**TASK GOAL**
From the line with "focal_35mm: 13" to the line with "focal_mm: 5.7", retype every line exactly, including those two, and leave out the rest of the data below.

**DATA RECORDS**
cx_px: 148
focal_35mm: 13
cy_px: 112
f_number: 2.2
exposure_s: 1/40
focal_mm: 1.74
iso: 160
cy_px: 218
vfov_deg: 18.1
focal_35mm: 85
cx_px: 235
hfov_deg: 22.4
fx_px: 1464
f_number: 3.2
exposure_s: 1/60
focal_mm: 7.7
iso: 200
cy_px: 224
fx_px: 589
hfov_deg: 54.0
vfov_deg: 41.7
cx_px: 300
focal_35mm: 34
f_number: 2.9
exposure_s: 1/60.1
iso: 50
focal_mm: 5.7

* * *

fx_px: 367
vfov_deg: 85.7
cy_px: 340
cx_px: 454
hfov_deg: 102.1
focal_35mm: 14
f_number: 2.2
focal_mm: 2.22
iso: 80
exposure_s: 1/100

--

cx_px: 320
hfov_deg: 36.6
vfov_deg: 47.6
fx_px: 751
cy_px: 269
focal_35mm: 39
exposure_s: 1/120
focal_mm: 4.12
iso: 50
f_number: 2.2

**ANSWER SECTION**
focal_35mm: 13
cy_px: 112
f_number: 2.2
exposure_s: 1/40
focal_mm: 1.74
iso: 160
cy_px: 218
vfov_deg: 18.1
focal_35mm: 85
cx_px: 235
hfov_deg: 22.4
fx_px: 1464
f_number: 3.2
exposure_s: 1/60
focal_mm: 7.7
iso: 200
cy_px: 224
fx_px: 589
hfov_deg: 54.0
vfov_deg: 41.7
cx_px: 300
focal_35mm: 34
f_number: 2.9
exposure_s: 1/60.1
iso: 50
focal_mm: 5.7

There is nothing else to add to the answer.